Saturday, December 29, 2018

Do Byzantine MSS Have Less Disagreements? (Part 3)


            In part 1 and 2 of this investigation, we compared the differences between Vaticanus and Sinaiticus in Luke 19 to the differences between Codex Alexandrinus and minuscule 2474 in the same passage, and found that although B and À disagree 35 times, and these 35 disagreements involve 115 letters’ worth of difference, there are 28 disagreements between A and 2474, involving 127 letters’ worth of disagreement, indicating that the amount of disagreement between À and B is not remarkably higher than the amount of disagreement between A and 2474 (both considered Byzantine manuscripts).
            Now, in Part 3, I wish to look at the text of Luke 19 in two members of a particular Byzantine sub-group:  family 35, which the famous compiler Hermann von Soden named the “Kr” text.  The “K” in this appellation stands for “Koine,” that is, the common text, essentially synonymous with the Byzantine Text, and the “r” stands for “revision,” because von Soden thought that this form of the text was a standardization made in the 1100s. 
            Researcher Wilbur Pickering has argued that the term “Kr” is somewhat loaded, like Hort’s term “Neutral text,” and he believes that this text goes back to the 200s at least, and constitutes the best available representative of the original text.  Pickering has argued that because representative manuscripts of family 35 are found in diverse monasteries at Mount Athos, this implies that their ancestor-manuscripts were taken to Mount Athos before the Islamic conquest, ant thus family 35’s form of text cannot be the result of a medieval revision.  Without addressing Pickering’s claims, I will use the title “family 35” as an alternative to “Kr.”

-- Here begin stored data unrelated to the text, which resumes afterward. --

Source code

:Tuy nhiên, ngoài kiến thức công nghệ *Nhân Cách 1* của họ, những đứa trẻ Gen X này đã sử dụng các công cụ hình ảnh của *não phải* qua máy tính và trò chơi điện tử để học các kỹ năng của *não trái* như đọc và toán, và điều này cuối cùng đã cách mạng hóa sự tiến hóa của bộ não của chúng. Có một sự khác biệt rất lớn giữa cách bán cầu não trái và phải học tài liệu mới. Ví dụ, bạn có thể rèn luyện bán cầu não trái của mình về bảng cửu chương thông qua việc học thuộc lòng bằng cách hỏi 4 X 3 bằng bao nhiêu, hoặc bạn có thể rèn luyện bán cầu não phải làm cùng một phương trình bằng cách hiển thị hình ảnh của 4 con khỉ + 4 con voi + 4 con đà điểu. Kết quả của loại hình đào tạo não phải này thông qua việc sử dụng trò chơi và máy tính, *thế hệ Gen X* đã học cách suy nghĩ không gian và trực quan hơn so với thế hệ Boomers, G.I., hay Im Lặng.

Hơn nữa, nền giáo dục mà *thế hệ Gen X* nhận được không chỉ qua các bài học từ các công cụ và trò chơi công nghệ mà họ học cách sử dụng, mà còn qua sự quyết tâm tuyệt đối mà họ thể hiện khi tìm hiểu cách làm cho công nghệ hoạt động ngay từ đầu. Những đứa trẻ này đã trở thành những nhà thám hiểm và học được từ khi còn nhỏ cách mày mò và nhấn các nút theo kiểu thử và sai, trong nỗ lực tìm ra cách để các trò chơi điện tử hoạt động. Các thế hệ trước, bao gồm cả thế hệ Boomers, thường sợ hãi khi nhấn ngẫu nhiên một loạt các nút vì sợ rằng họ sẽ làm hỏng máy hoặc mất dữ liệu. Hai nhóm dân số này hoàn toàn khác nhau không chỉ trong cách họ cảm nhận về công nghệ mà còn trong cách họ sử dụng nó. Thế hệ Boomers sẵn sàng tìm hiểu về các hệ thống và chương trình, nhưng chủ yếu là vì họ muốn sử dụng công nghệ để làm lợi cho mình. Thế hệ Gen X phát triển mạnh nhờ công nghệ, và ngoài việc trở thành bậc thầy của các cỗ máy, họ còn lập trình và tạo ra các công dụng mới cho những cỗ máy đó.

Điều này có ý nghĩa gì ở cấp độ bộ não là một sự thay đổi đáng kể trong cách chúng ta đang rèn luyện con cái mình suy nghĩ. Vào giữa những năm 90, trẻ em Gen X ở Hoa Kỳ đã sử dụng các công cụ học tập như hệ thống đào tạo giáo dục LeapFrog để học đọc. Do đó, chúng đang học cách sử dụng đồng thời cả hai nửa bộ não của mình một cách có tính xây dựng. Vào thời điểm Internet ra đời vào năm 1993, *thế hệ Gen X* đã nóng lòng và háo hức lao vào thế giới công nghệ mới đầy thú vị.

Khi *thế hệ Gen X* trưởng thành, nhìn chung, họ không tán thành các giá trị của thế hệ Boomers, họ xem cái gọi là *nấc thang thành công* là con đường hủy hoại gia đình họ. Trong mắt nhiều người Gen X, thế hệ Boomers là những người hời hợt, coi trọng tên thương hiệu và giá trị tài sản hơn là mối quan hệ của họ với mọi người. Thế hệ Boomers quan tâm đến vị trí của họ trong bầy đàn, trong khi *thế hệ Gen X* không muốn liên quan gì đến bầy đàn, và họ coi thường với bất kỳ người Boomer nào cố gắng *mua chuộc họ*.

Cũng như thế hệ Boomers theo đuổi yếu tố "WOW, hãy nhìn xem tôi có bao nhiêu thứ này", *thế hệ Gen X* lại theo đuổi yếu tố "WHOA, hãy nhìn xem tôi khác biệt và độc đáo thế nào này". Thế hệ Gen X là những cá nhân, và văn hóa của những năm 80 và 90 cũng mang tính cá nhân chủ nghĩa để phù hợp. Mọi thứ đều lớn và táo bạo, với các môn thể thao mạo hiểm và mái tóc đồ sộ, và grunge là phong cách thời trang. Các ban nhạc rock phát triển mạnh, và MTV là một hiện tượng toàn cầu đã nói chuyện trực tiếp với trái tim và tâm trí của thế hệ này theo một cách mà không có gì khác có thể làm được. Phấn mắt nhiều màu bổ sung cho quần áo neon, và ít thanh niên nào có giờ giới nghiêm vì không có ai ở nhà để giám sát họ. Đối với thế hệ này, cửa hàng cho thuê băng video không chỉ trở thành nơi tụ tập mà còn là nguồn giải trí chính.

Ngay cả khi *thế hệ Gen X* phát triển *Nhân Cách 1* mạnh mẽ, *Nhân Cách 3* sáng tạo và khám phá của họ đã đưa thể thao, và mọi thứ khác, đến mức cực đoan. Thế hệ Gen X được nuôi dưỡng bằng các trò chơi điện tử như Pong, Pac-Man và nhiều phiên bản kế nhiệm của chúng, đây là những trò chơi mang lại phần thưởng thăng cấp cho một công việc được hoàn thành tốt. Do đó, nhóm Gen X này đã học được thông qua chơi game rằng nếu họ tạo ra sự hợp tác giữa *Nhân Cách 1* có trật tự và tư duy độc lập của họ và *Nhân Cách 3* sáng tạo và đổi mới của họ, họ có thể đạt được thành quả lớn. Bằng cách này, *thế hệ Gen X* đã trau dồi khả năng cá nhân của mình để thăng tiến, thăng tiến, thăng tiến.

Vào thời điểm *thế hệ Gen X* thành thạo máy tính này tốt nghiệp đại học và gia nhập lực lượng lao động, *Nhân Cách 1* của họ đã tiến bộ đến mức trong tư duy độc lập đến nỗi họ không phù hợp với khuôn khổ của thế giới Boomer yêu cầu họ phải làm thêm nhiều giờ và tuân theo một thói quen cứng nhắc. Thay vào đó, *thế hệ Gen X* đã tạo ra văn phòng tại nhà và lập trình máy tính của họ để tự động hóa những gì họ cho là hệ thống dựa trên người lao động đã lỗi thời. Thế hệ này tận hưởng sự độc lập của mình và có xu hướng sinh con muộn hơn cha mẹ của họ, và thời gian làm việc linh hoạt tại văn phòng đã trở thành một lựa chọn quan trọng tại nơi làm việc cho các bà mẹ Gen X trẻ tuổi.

           Family 35 could be described as a manuscript-cluster, having essentially the Byzantine Text but with enough shared readings to set its members apart from other Byzantine manuscript-groups.  (For a brief description of Byzantine sub-groups see Robert Waltz’s description of the Claremont Profile Method.)   Do its members agree with each other more closely than B and À?  More closely than A and 2474?
            To find out, I compared the text of Luke 19:1-27 in GA 155 and GA 691 (two members of family 35 – GA 155 is at the Vatican Library, catalogued as Reg. Gr. 79, and GA 691 is at the British Library, catalogued as Additional MS 22739).  I compared their online page-views to the Robinson-Pierpont Byzantine Textform, using the same ground-rules I used for À, B, A, and 2474 (that is, setting aside trivial orthographic variations, not counting contractions as errors, and ignoring most itacisms).   
            Due to the remarkable uniformity of the text in these two manuscripts, instead of providing a verse-by-verse list of their disagreements with each other, it seems better to just state the differences:
           
Differences between GA 155 and 691 in Luke 19:1-27:

1-15 – no differences
16 – 691 reads επραγματεύσατο instead of διεπραγματεύσατο (-2)
17 – no differences
18 – 692 reads μνας instead of μνα before σου (+1)
19-22 – no differences
23 – 691 reads την before τράπεζαν (+3)
Verses 24-27 – no differences

            (Both 155 and 691 disagree with RP2005 in verse 15 by not including και, and both MSS read συκομοραίαν instead of RP2005’s συκομωραίαν in verse 4.)
            The total amount of disagreement between 155 and 691 in Luke 19:1-27 thus consists of three disagreements, involving six letters.
            I am confident that 155 and 691 display a similarly remarkable level of agreement in Luke 19:28-48.
            In Luke 19:1-27, there is obviously a stark difference between the degree of disagreement between two representatives of the Alexandrian Text (20 differences, involving 49 letters), and two relatively early members of the Byzantine Text (14 differences, involving 69 letters), and two members of family 35 (three disagreements, involving six letters).   
            Unless 155 and 691 are somehow exceptional, it appears that the copyists of the manuscripts in family 35 transcribed with a level of precision and uniformity which was on a whole other level compared to the scribes in the other manuscript-groups.  It may be the case that “No two manuscripts agree exactly,” due to trivial differences, but the agreement-rate for members of family 35 appears to be phenomenally higher than the agreement-rate among members of any other major manuscript-group.  Whether the copyists of the over 220 manuscripts that represent were physically isolated from exemplars representing other forms of the text, or were intentionally selective about which exemplars to use, they perpetuated the text with remarkably uniformity.  So we can say, when asking if Byzantine manuscripts have less disagreements that other forms of the text:  not necessarily in early settings where the use of diverse exemplars elicited mixture, but in the Byzantine sub-group known as family 35, yes; those Byzantine MSS have far fewer disagreements.